[[ Records to use, beginning ]]

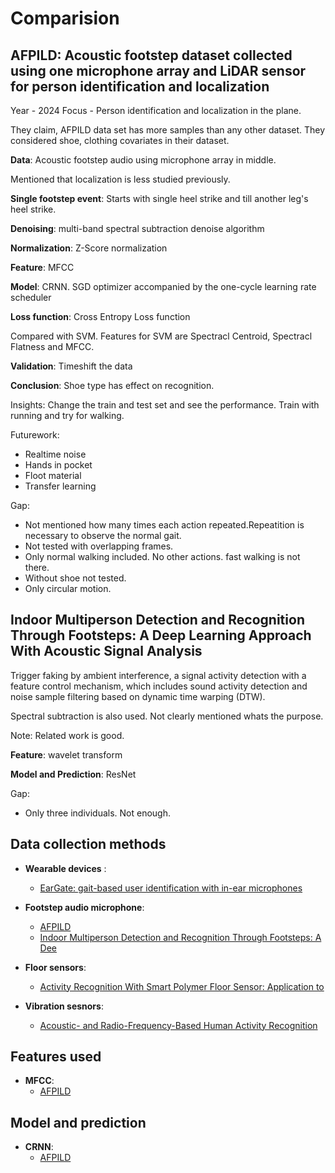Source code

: # Comparision

## AFPILD: Acoustic footstep dataset collected using one microphone array and LiDAR sensor for person identification and localization

Year - 2024
Focus - Person identification and localization in the plane.

They claim, AFPILD data set has more samples than any other dataset. They considered shoe, clothing covariates in their dataset.

**Data**: Acoustic footstep audio using microphone array in middle. 

Mentioned that localization is less studied previously.

**Single footstep event**: Starts with single heel strike and till another leg's heel strike.

**Denoising**: multi-band spectral subtraction denoise algorithm

**Normalization**: Z-Score normalization

**Feature**: MFCC

**Model**: CRNN. SGD optimizer accompanied by the one-cycle learning rate scheduler

**Loss function**: Cross Entropy Loss function

Compared with SVM. Features for SVM are Spectracl Centroid, Spectracl Flatness and MFCC.

**Validation**: Timeshift the data

**Conclusion**: Shoe type has effect on recognition.


Insights: Change the train and test set and see the performance. Train with running and try for walking.

Futurework:
- Realtime noise
- Hands in pocket
- Floot material
- Transfer learning


Gap:
- Not mentioned how many times each action repeated.Repeatition is necessary to observe the normal gait.
- Not tested with overlapping frames.
- Only normal walking included. No other actions. fast walking is not there.
- Without shoe not tested.
- Only circular motion.




## Indoor Multiperson Detection and Recognition Through Footsteps: A Deep Learning Approach With Acoustic Signal Analysis

Trigger faking by ambient interference, a signal activity detection with a feature control
mechanism, which includes sound activity detection and noise sample filtering based on dynamic time warping (DTW).

Spectral subtraction is also used. Not clearly mentioned whats the purpose.

Note: Related work is good.

**Feature**: wavelet transform

**Model and Prediction**: ResNet

Gap:
- Only three individuals. Not enough.




## Data collection methods
- **Wearable devices** : 
    - [EarGate: gait-based user identification with in-ear microphones](https://dl.acm.org/doi/10.1145/3447993.3483240)
- **Footstep audio microphone**:
    - [AFPILD](https://pdf.sciencedirectassets.com/272144/1-s2.0-S1566253523X00128/1-s2.0-S1566253523004979/main.pdf?X-Amz-Security-Token=IQoJb3JpZ2luX2VjEFwaCXVzLWVhc3QtMSJGMEQCIH7xXskLbwcmYDtTwHq7PnorO2OWWciS3w9phLq0y06YAiAQj%2BUXzDKGk3BhFae%2Fv%2B2DqP%2Fzrl9CNfZalVL%2BPFC19CqzBQgVEAUaDDA1OTAwMzU0Njg2NSIMp4iJUfNpwoNMgIY3KpAFQ%2BOKKgl7TOQ%2BVwmHJ12zPNCDfKCsTcTUwqxp0FGtUtyuNu3CQX6Smsluf2tSumWb3K8traeg5%2BEDbPPhCqiENEU0YhENclDCOAxjmYmM8YqGNi9XlYo0t5Yl4dLLayyGQp1ExwO%2F22%2FP1IBa9Hga3TS%2Br1p1nCNei5MAmDmasfH0wriHLRE7zK0cyXzgyDYCq4DWmHIzTkw4pXdiF7d1xRf7Gz%2BzOJCpkG2rnHnFw7jfvMw79ZUaqFAb2caY1kImz2o7hVDnp7VOvNAjRvK9WTrviEtZrDDcnjboLlFllTvQlFDnjPjuZJGqvWcDR%2BMO41JEatJLG6ouNONS8aWHpJkmib%2FmJB5KZZcmzrT3Zm1HOtUAzL2Dg1j0t1wojikS5e0tJtHUhLLJ%2BhQqAh7jbwaCds0MfE2Yq%2BCayS8wLry8d6IgoOxk2kwPhxA1n6LR8qMM8nmJszC1wspZgUSoSBsfvUr8RQvV%2BZK3gVU0a6effGmA814by7zECfgqzaVWPEzbJDNrJPzYRPvzCrPiHZVmpFri%2BI7NRc2tFALHegaPNkWuINgR2fRAxNGTKSwiSAsPJNcCRmgfijsirj%2FI3EN4n1n%2F2VnggWT5E4Qkbqj%2BF6gbXTGUsZu9pA8EjSTeZ0lJtIv5BzNCQspRp96VJTV3GSPnxJ06npAkX%2FDztbjkz%2FR9neBEowg%2BGivQh%2BdcQXxNzHgeB41o%2FNN0uPssNkepA4b6H4euxqUyyxj5yDZZ7KvifvFEoBDN3W1XNR6VTA6y6MekXF%2F7uUkGtOAY7YVI7IQZ5p0u%2BIcwkOXov66ARYHCiwVbcNIjgzb9QGo0RsS1bertJOjgT3zhrcKrHr4ZDz6GfxUwkfrOLHjYCMMwkLr6swY6sgEC0hwzGUAzdhL2Q4j6D6BtSA7JC%2FABH0%2B14n0ADG%2FutB6PefnwmFcJuhCcQyoM8j77sluMjYyPfPHPeA4k3t3hwv3l1ijhM%2FobySwz2zyU%2FUu%2F3U3xydE%2BcsBC%2BIr1bgY5BNgv7t7mgCsDDeGez2snPi%2B1dMIs0Pxv8nneFdVCRHhb6fTJdonuBhGcrstV5ebRO0jjmZTwgaShC6e9TMAnbWWAjsjp3vW%2BeW051sLSqHQy&X-Amz-Algorithm=AWS4-HMAC-SHA256&X-Amz-Date=20240628T114241Z&X-Amz-SignedHeaders=host&X-Amz-Expires=300&X-Amz-Credential=ASIAQ3PHCVTY7PLZ6PRP%2F20240628%2Fus-east-1%2Fs3%2Faws4_request&X-Amz-Signature=c0c043bfba4039e467d9d4564c9778cf1df5e0579af2be001fbb4e39b028fd75&hash=1c08d8a55e7575db5c69db6855bf04c7b4b351ad9b02d1b1e1ba91a4b624e250&host=68042c943591013ac2b2430a89b270f6af2c76d8dfd086a07176afe7c76c2c61&pii=S1566253523004979&tid=spdf-b770db24-fce4-4db1-9e8e-3b750e7c2446&sid=1228257f4d193141946942135db589c095a8gxrqb&type=client&tsoh=d3d3LnNjaWVuY2VkaXJlY3QuY29t&ua=020157560602580e5053&rr=89ad6a322bb95d74&cc=de)
    - [Indoor Multiperson Detection and Recognition Through Footsteps: A Dee](https://ieeexplore.ieee.org/stamp/stamp.jsp?tp=&arnumber=10522611&tag=1)
- **Floor sensors**:
    - [Activity Recognition With Smart Polymer Floor Sensor: Application to ](https://ieeexplore.ieee.org/stamp/stamp.jsp?tp=&arnumber=7452556)

- **Vibration sesnors**:
    - [Acoustic- and Radio-Frequency-Based Human Activity Recognition](https://www.mdpi.com/1424-8220/22/9/3125)


## Features used
- **MFCC**:
    - [AFPILD](https://pdf.sciencedirectassets.com/272144/1-s2.0-S1566253523X00128/1-s2.0-S1566253523004979/main.pdf?X-Amz-Security-Token=IQoJb3JpZ2luX2VjEFwaCXVzLWVhc3QtMSJGMEQCIH7xXskLbwcmYDtTwHq7PnorO2OWWciS3w9phLq0y06YAiAQj%2BUXzDKGk3BhFae%2Fv%2B2DqP%2Fzrl9CNfZalVL%2BPFC19CqzBQgVEAUaDDA1OTAwMzU0Njg2NSIMp4iJUfNpwoNMgIY3KpAFQ%2BOKKgl7TOQ%2BVwmHJ12zPNCDfKCsTcTUwqxp0FGtUtyuNu3CQX6Smsluf2tSumWb3K8traeg5%2BEDbPPhCqiENEU0YhENclDCOAxjmYmM8YqGNi9XlYo0t5Yl4dLLayyGQp1ExwO%2F22%2FP1IBa9Hga3TS%2Br1p1nCNei5MAmDmasfH0wriHLRE7zK0cyXzgyDYCq4DWmHIzTkw4pXdiF7d1xRf7Gz%2BzOJCpkG2rnHnFw7jfvMw79ZUaqFAb2caY1kImz2o7hVDnp7VOvNAjRvK9WTrviEtZrDDcnjboLlFllTvQlFDnjPjuZJGqvWcDR%2BMO41JEatJLG6ouNONS8aWHpJkmib%2FmJB5KZZcmzrT3Zm1HOtUAzL2Dg1j0t1wojikS5e0tJtHUhLLJ%2BhQqAh7jbwaCds0MfE2Yq%2BCayS8wLry8d6IgoOxk2kwPhxA1n6LR8qMM8nmJszC1wspZgUSoSBsfvUr8RQvV%2BZK3gVU0a6effGmA814by7zECfgqzaVWPEzbJDNrJPzYRPvzCrPiHZVmpFri%2BI7NRc2tFALHegaPNkWuINgR2fRAxNGTKSwiSAsPJNcCRmgfijsirj%2FI3EN4n1n%2F2VnggWT5E4Qkbqj%2BF6gbXTGUsZu9pA8EjSTeZ0lJtIv5BzNCQspRp96VJTV3GSPnxJ06npAkX%2FDztbjkz%2FR9neBEowg%2BGivQh%2BdcQXxNzHgeB41o%2FNN0uPssNkepA4b6H4euxqUyyxj5yDZZ7KvifvFEoBDN3W1XNR6VTA6y6MekXF%2F7uUkGtOAY7YVI7IQZ5p0u%2BIcwkOXov66ARYHCiwVbcNIjgzb9QGo0RsS1bertJOjgT3zhrcKrHr4ZDz6GfxUwkfrOLHjYCMMwkLr6swY6sgEC0hwzGUAzdhL2Q4j6D6BtSA7JC%2FABH0%2B14n0ADG%2FutB6PefnwmFcJuhCcQyoM8j77sluMjYyPfPHPeA4k3t3hwv3l1ijhM%2FobySwz2zyU%2FUu%2F3U3xydE%2BcsBC%2BIr1bgY5BNgv7t7mgCsDDeGez2snPi%2B1dMIs0Pxv8nneFdVCRHhb6fTJdonuBhGcrstV5ebRO0jjmZTwgaShC6e9TMAnbWWAjsjp3vW%2BeW051sLSqHQy&X-Amz-Algorithm=AWS4-HMAC-SHA256&X-Amz-Date=20240628T114241Z&X-Amz-SignedHeaders=host&X-Amz-Expires=300&X-Amz-Credential=ASIAQ3PHCVTY7PLZ6PRP%2F20240628%2Fus-east-1%2Fs3%2Faws4_request&X-Amz-Signature=c0c043bfba4039e467d9d4564c9778cf1df5e0579af2be001fbb4e39b028fd75&hash=1c08d8a55e7575db5c69db6855bf04c7b4b351ad9b02d1b1e1ba91a4b624e250&host=68042c943591013ac2b2430a89b270f6af2c76d8dfd086a07176afe7c76c2c61&pii=S1566253523004979&tid=spdf-b770db24-fce4-4db1-9e8e-3b750e7c2446&sid=1228257f4d193141946942135db589c095a8gxrqb&type=client&tsoh=d3d3LnNjaWVuY2VkaXJlY3QuY29t&ua=020157560602580e5053&rr=89ad6a322bb95d74&cc=de)


## Model and prediction
- **CRNN**:
    - [AFPILD](https://pdf.sciencedirectassets.com/272144/1-s2.0-S1566253523X00128/1-s2.0-S1566253523004979/main.pdf?X-Amz-Security-Token=IQoJb3JpZ2luX2VjEFwaCXVzLWVhc3QtMSJGMEQCIH7xXskLbwcmYDtTwHq7PnorO2OWWciS3w9phLq0y06YAiAQj%2BUXzDKGk3BhFae%2Fv%2B2DqP%2Fzrl9CNfZalVL%2BPFC19CqzBQgVEAUaDDA1OTAwMzU0Njg2NSIMp4iJUfNpwoNMgIY3KpAFQ%2BOKKgl7TOQ%2BVwmHJ12zPNCDfKCsTcTUwqxp0FGtUtyuNu3CQX6Smsluf2tSumWb3K8traeg5%2BEDbPPhCqiENEU0YhENclDCOAxjmYmM8YqGNi9XlYo0t5Yl4dLLayyGQp1ExwO%2F22%2FP1IBa9Hga3TS%2Br1p1nCNei5MAmDmasfH0wriHLRE7zK0cyXzgyDYCq4DWmHIzTkw4pXdiF7d1xRf7Gz%2BzOJCpkG2rnHnFw7jfvMw79ZUaqFAb2caY1kImz2o7hVDnp7VOvNAjRvK9WTrviEtZrDDcnjboLlFllTvQlFDnjPjuZJGqvWcDR%2BMO41JEatJLG6ouNONS8aWHpJkmib%2FmJB5KZZcmzrT3Zm1HOtUAzL2Dg1j0t1wojikS5e0tJtHUhLLJ%2BhQqAh7jbwaCds0MfE2Yq%2BCayS8wLry8d6IgoOxk2kwPhxA1n6LR8qMM8nmJszC1wspZgUSoSBsfvUr8RQvV%2BZK3gVU0a6effGmA814by7zECfgqzaVWPEzbJDNrJPzYRPvzCrPiHZVmpFri%2BI7NRc2tFALHegaPNkWuINgR2fRAxNGTKSwiSAsPJNcCRmgfijsirj%2FI3EN4n1n%2F2VnggWT5E4Qkbqj%2BF6gbXTGUsZu9pA8EjSTeZ0lJtIv5BzNCQspRp96VJTV3GSPnxJ06npAkX%2FDztbjkz%2FR9neBEowg%2BGivQh%2BdcQXxNzHgeB41o%2FNN0uPssNkepA4b6H4euxqUyyxj5yDZZ7KvifvFEoBDN3W1XNR6VTA6y6MekXF%2F7uUkGtOAY7YVI7IQZ5p0u%2BIcwkOXov66ARYHCiwVbcNIjgzb9QGo0RsS1bertJOjgT3zhrcKrHr4ZDz6GfxUwkfrOLHjYCMMwkLr6swY6sgEC0hwzGUAzdhL2Q4j6D6BtSA7JC%2FABH0%2B14n0ADG%2FutB6PefnwmFcJuhCcQyoM8j77sluMjYyPfPHPeA4k3t3hwv3l1ijhM%2FobySwz2zyU%2FUu%2F3U3xydE%2BcsBC%2BIr1bgY5BNgv7t7mgCsDDeGez2snPi%2B1dMIs0Pxv8nneFdVCRHhb6fTJdonuBhGcrstV5ebRO0jjmZTwgaShC6e9TMAnbWWAjsjp3vW%2BeW051sLSqHQy&X-Amz-Algorithm=AWS4-HMAC-SHA256&X-Amz-Date=20240628T114241Z&X-Amz-SignedHeaders=host&X-Amz-Expires=300&X-Amz-Credential=ASIAQ3PHCVTY7PLZ6PRP%2F20240628%2Fus-east-1%2Fs3%2Faws4_request&X-Amz-Signature=c0c043bfba4039e467d9d4564c9778cf1df5e0579af2be001fbb4e39b028fd75&hash=1c08d8a55e7575db5c69db6855bf04c7b4b351ad9b02d1b1e1ba91a4b624e250&host=68042c943591013ac2b2430a89b270f6af2c76d8dfd086a07176afe7c76c2c61&pii=S1566253523004979&tid=spdf-b770db24-fce4-4db1-9e8e-3b750e7c2446&sid=1228257f4d193141946942135db589c095a8gxrqb&type=client&tsoh=d3d3LnNjaWVuY2VkaXJlY3QuY29t&ua=020157560602580e5053&rr=89ad6a322bb95d74&cc=de)



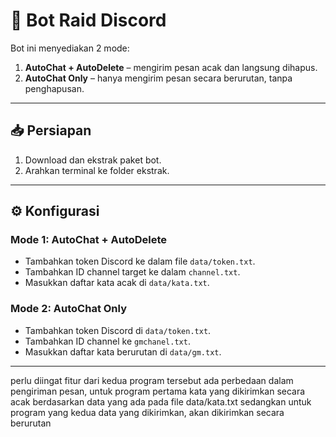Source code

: # 🎯 Bot Raid Discord

Bot ini menyediakan 2 mode:
1. **AutoChat + AutoDelete** – mengirim pesan acak dan langsung dihapus.
2. **AutoChat Only** – hanya mengirim pesan secara berurutan, tanpa penghapusan.

---

## 📥 Persiapan

1. Download dan ekstrak paket bot.
2. Arahkan terminal ke folder ekstrak.

---

## ⚙️ Konfigurasi

### Mode 1: AutoChat + AutoDelete
- Tambahkan token Discord ke dalam file `data/token.txt`.
- Tambahkan ID channel target ke dalam `channel.txt`.
- Masukkan daftar kata acak di `data/kata.txt`.

### Mode 2: AutoChat Only
- Tambahkan token Discord di `data/token.txt`.
- Tambahkan ID channel ke `gmchanel.txt`.
- Masukkan daftar kata berurutan di `data/gm.txt`.

---

perlu diingat fitur dari kedua program tersebut ada perbedaan dalam pengiriman pesan, untuk program pertama kata yang dikirimkan secara acak berdasarkan data yang ada pada file data/kata.txt sedangkan untuk program yang kedua data yang dikirimkan, akan dikirimkan secara berurutan
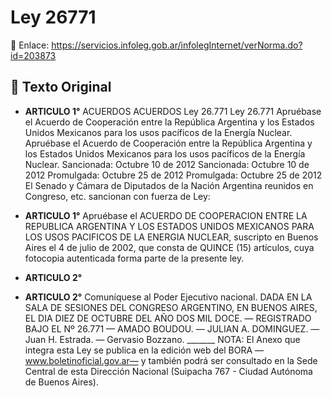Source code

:# Ley 26771
🔗 Enlace: https://servicios.infoleg.gob.ar/infolegInternet/verNorma.do?id=203873


## 📜 Texto Original

- **ARTICULO 1°**
   ACUERDOS ACUERDOS Ley 26.771 Ley 26.771 Apruébase el Acuerdo de Cooperación entre la República Argentina y los Estados Unidos Mexicanos para los usos pacíficos de la Energía Nuclear. Apruébase el Acuerdo de Cooperación entre la República Argentina y los Estados Unidos Mexicanos para los usos pacíficos de la Energía Nuclear. Sancionada: Octubre 10 de 2012 Sancionada: Octubre 10 de 2012 Promulgada: Octubre 25 de 2012 Promulgada: Octubre 25 de 2012 El Senado y Cámara de Diputados de la Nación Argentina reunidos en Congreso, etc. sancionan con fuerza de Ley:

- **ARTICULO 1°**
   Apruébase el ACUERDO DE COOPERACION ENTRE LA REPUBLICA ARGENTINA Y LOS ESTADOS UNIDOS MEXICANOS PARA LOS USOS PACIFICOS DE LA ENERGIA NUCLEAR, suscripto en Buenos Aires el 4 de julio de 2002, que consta de QUINCE (15) artículos, cuya fotocopia autenticada forma parte de la presente ley.

- **ARTICULO 2°**
   

- **ARTICULO 2°**
   Comuníquese al Poder Ejecutivo nacional. DADA EN LA SALA DE SESIONES DEL CONGRESO ARGENTINO, EN BUENOS AIRES, EL DIA DIEZ DE OCTUBRE DEL AÑO DOS MIL DOCE. — REGISTRADO BAJO EL Nº 26.771 — AMADO BOUDOU. — JULIAN A. DOMINGUEZ. — Juan H. Estrada. — Gervasio Bozzano. _______ NOTA: El Anexo que integra esta Ley se publica en la edición web del BORA —www.boletinoficial.gov.ar— y también podrá ser consultado en la Sede Central de esta Dirección Nacional (Suipacha 767 - Ciudad Autónoma de Buenos Aires).
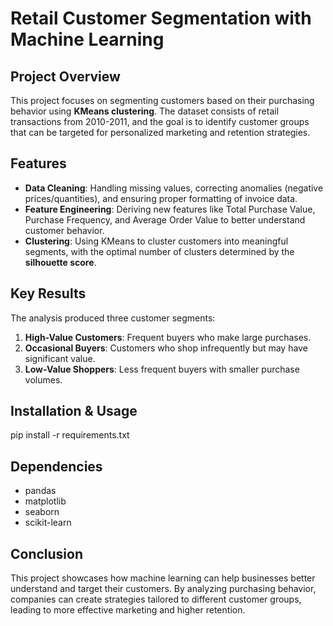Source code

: # Retail Customer Segmentation with Machine Learning

## Project Overview
This project focuses on segmenting customers based on their purchasing behavior using **KMeans clustering**. The dataset consists of retail transactions from 2010-2011, and the goal is to identify customer groups that can be targeted for personalized marketing and retention strategies.

## Features
- **Data Cleaning**: Handling missing values, correcting anomalies (negative prices/quantities), and ensuring proper formatting of invoice data.
- **Feature Engineering**: Deriving new features like Total Purchase Value, Purchase Frequency, and Average Order Value to better understand customer behavior.
- **Clustering**: Using KMeans to cluster customers into meaningful segments, with the optimal number of clusters determined by the **silhouette score**.

## Key Results
The analysis produced three customer segments:
1. **High-Value Customers**: Frequent buyers who make large purchases.
2. **Occasional Buyers**: Customers who shop infrequently but may have significant value.
3. **Low-Value Shoppers**: Less frequent buyers with smaller purchase volumes.

## Installation & Usage
pip install -r requirements.txt

## Dependencies
- pandas
- matplotlib
- seaborn
- scikit-learn
  
## Conclusion
This project showcases how machine learning can help businesses better understand and target their customers. By analyzing purchasing behavior, companies can create strategies tailored to different customer groups, leading to more effective marketing and higher retention.

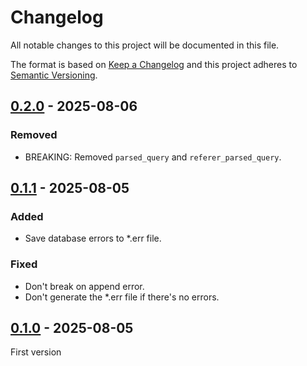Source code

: # Changelog
All notable changes to this project will be documented in this file.

The format is based on [Keep a Changelog](https://keepachangelog.com/) and this
project adheres to [Semantic Versioning](https://semver.org/).

## [0.2.0] - 2025-08-06
### Removed
- BREAKING: Removed `parsed_query` and `referer_parsed_query`.

## [0.1.1] - 2025-08-05
### Added
- Save database errors to *.err file.

### Fixed
- Don't break on append error.
- Don't generate the *.err file if there's no errors.

## [0.1.0] - 2025-08-05
First version

[0.2.0]: https://github.com/oscarotero/log2duck/compare/v0.1.1...v0.2.0
[0.1.1]: https://github.com/oscarotero/log2duck/compare/v0.1.0...v0.1.1
[0.1.0]: https://github.com/oscarotero/log2duck/releases/tag/v0.1.0
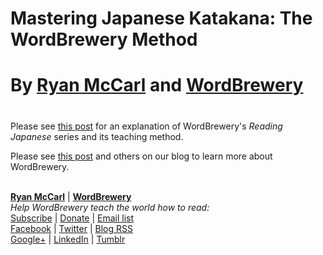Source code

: # Mastering Japanese Katakana: The WordBrewery Method
#
# By [Ryan McCarl](https://ryanmccarl.com) and [WordBrewery](https://wordbrewery.com)
#

Please see [this post](https://wordbrewery.com/blog/japanese/introducing-reading-japanese/) for an explanation of WordBrewery's *Reading Japanese* series and its teaching method.

Please see [this post](https://wordbrewery.com/blog/learning/five-reasons-learn-language-wordbrewery/) and others on our blog to learn more about WordBrewery.

<br>
<b><a href="https://ryanmccarl.com">Ryan McCarl</a></b> | <b><a href="https://wordbrewery.com">WordBrewery</a></b>
<br>
<em>Help WordBrewery teach the world how to read:</em>
<br>
<a href="https://wordbrewery.com/#/subscriptions">Subscribe</a> | <a href="https://squareup.com/store/wordbrewery2">Donate</a> | <a href="http://goo.gl/pTPRvb">Email list</a>
<br>
<a href="http://facebook.com/wordbrewery">Facebook</a> | <a href="http://twitter.com/wordbrewery">Twitter</a> | <a href="http://feeds.feedburner.com/LanguageUntapped">Blog RSS</a>
<br>
<a href="https://plus.google.com/+WordBreweryLanguages">Google+</a> | <a href="https://www.linkedin.com/company/wordbrewery">LinkedIn</a> | <a href="https://wordbrewery.tumblr.com">Tumblr</a>
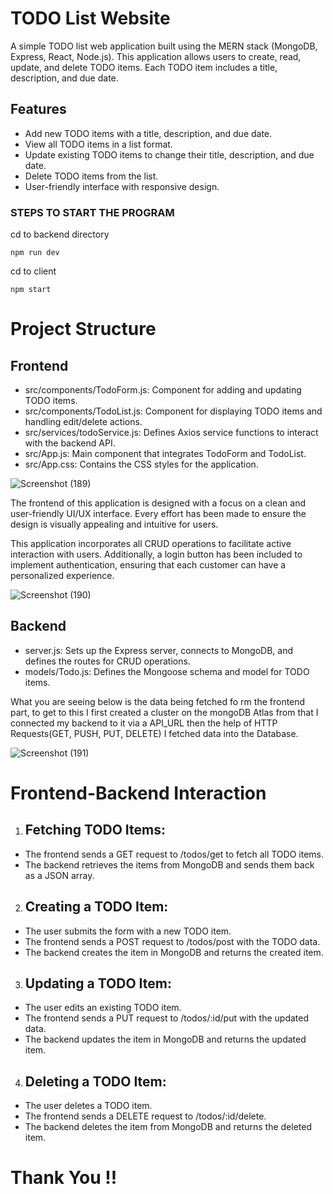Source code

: # TODO List Website

A simple TODO list web application built using the MERN stack (MongoDB, Express, React, Node.js). This application allows users to create, read, update, and delete TODO items. Each TODO item includes a title, description, and due date.

## Features
 * Add new TODO items with a title, description, and due date.
 * View all TODO items in a list format.
 * Update existing TODO items to change their title, description, and due date.
 *  Delete TODO items from the list.
 * User-friendly interface with responsive design.


### STEPS TO START THE PROGRAM 


 cd to backend directory
 
	npm run dev

  cd to client 

    npm start 

# Project Structure
## Frontend
* src/components/TodoForm.js: Component for adding and updating TODO items.
* src/components/TodoList.js: Component for displaying TODO items and handling edit/delete actions.
* src/services/todoService.js: Defines Axios service functions to interact with the backend API.
* src/App.js: Main component that integrates TodoForm and TodoList.
* src/App.css: Contains the CSS styles for the application.
  
![Screenshot (189)](https://github.com/ShrijanSahu/TODO-CustomWebsite/assets/154973180/ec874b66-f800-448c-b82f-45b4b5ec7c81)

The frontend of this application is designed with a focus on a clean and user-friendly UI/UX interface. Every effort has been made to ensure the design is visually appealing and intuitive for users.

This application incorporates all CRUD operations to facilitate active interaction with users. Additionally, a login button has been included to implement authentication, ensuring that each customer can have a personalized experience.


![Screenshot (190)](https://github.com/ShrijanSahu/TODO-CustomWebsite/assets/154973180/ae6dd740-f93a-4c8b-93a8-97736cff1f71)

## Backend
* server.js: Sets up the Express server, connects to MongoDB, and defines the routes for CRUD operations.
* models/Todo.js: Defines the Mongoose schema and model for TODO items.

What you are seeing below is the data being fetched fo rm the frontend part, to get to this I first created a cluster on the mongoDB Atlas from that I connected my backend to it via a API_URL then the help of HTTP Requests(GET, PUSH, PUT, DELETE) I fetched data into the Database.

![Screenshot (191)](https://github.com/ShrijanSahu/TODO-CustomWebsite/assets/154973180/75d7e726-84bb-4b43-aa7e-d610e0dcede1)


# Frontend-Backend Interaction
1. ## Fetching TODO Items:

* The frontend sends a GET request to /todos/get to fetch all TODO items.
* The backend retrieves the items from MongoDB and sends them back as a JSON array.

2. ## Creating a TODO Item:

* The user submits the form with a new TODO item.
* The frontend sends a POST request to /todos/post with the TODO data.
* The backend creates the item in MongoDB and returns the created item.

3. ## Updating a TODO Item:

* The user edits an existing TODO item.
* The frontend sends a PUT request to /todos/:id/put with the updated data.
* The backend updates the item in MongoDB and returns the updated item.

4. ## Deleting a TODO Item:

* The user deletes a TODO item.
* The frontend sends a DELETE request to /todos/:id/delete.
* The backend deletes the item from MongoDB and returns the deleted item.


# Thank You !!
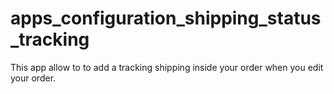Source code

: # apps_configuration_shipping_status_tracking
This app allow to to add a tracking shipping inside your order when you edit your order.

[[ Records to use, end ]]

Problem statement:
Turn every line from the start of the items through the line holding "Focus - Person", both included, into a JSON list of strings with one string per line and no blank lines. Leave the pictures out of the answer.

Output of the task:
[
  "Source code",
  ": # Comparision",
  "## AFPILD: Acoustic footstep dataset collected using one microphone array and LiDAR sensor for person identification and localization",
  "Year - 2024",
  "Focus - Person identification and localization in the plane."
]